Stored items
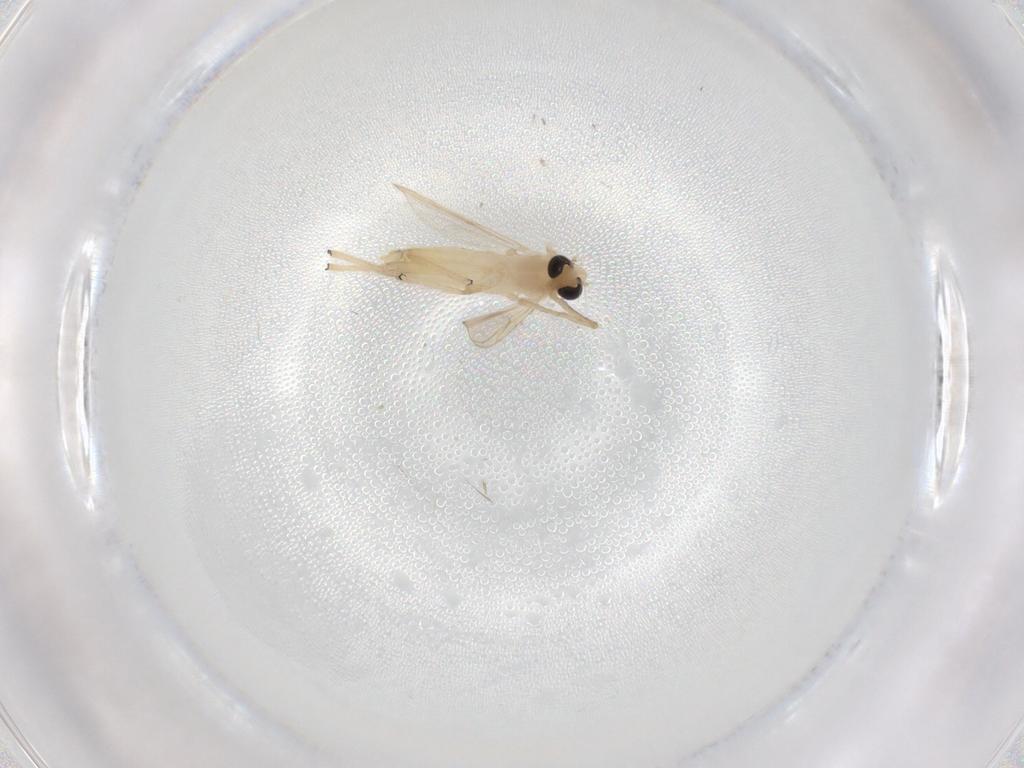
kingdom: Animalia
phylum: Arthropoda
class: Insecta
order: Diptera
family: Chironomidae
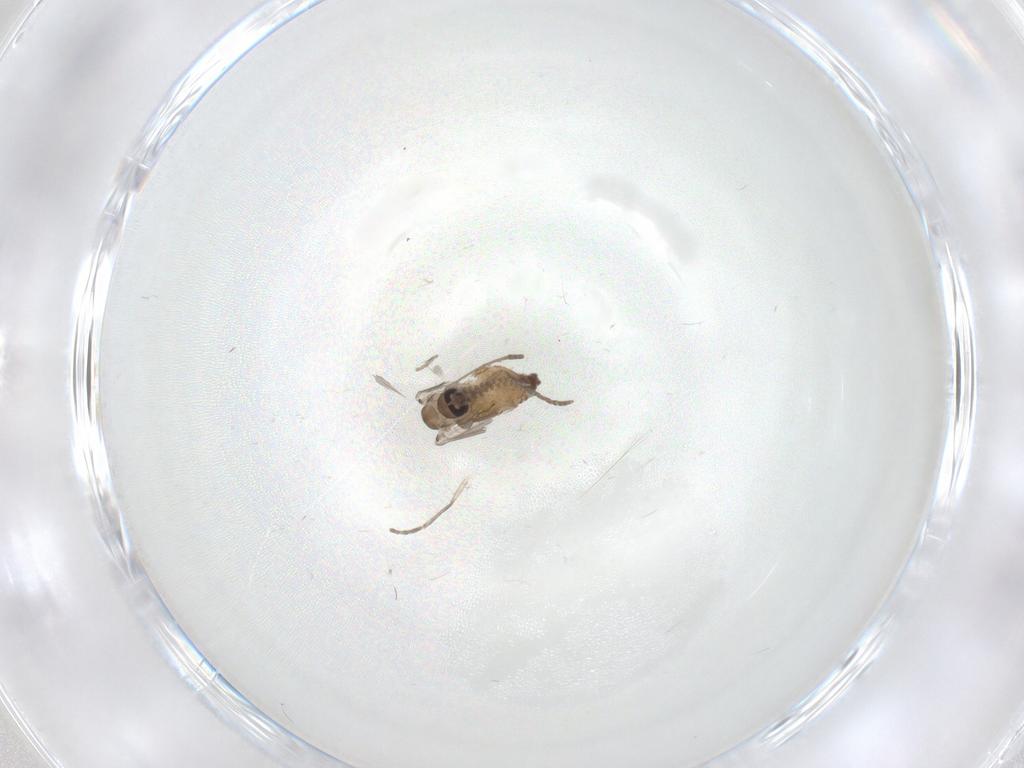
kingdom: Animalia
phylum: Arthropoda
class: Insecta
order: Diptera
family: Psychodidae
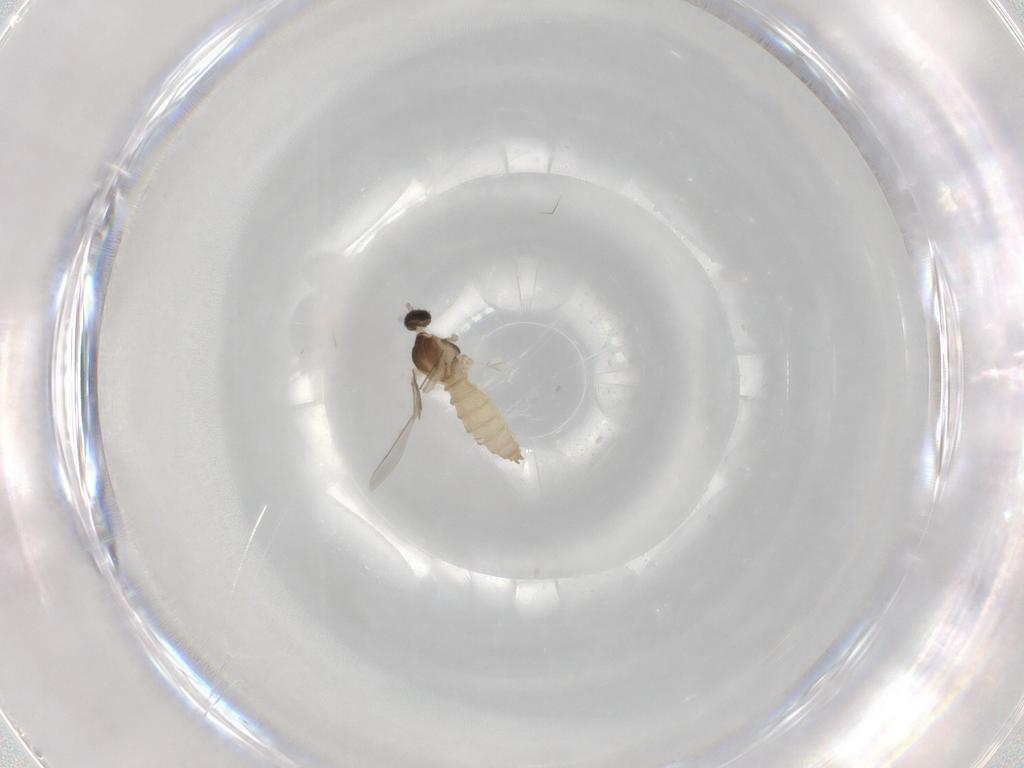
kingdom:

Do this: Pull out the classification lines from every entry and reproduce them unchanged, leaving the pictures out.

Solution for this problem:
kingdom: Animalia
phylum: Arthropoda
class: Insecta
order: Diptera
family: Chironomidae
kingdom: Animalia
phylum: Arthropoda
class: Insecta
order: Diptera
family: Psychodidae
kingdom:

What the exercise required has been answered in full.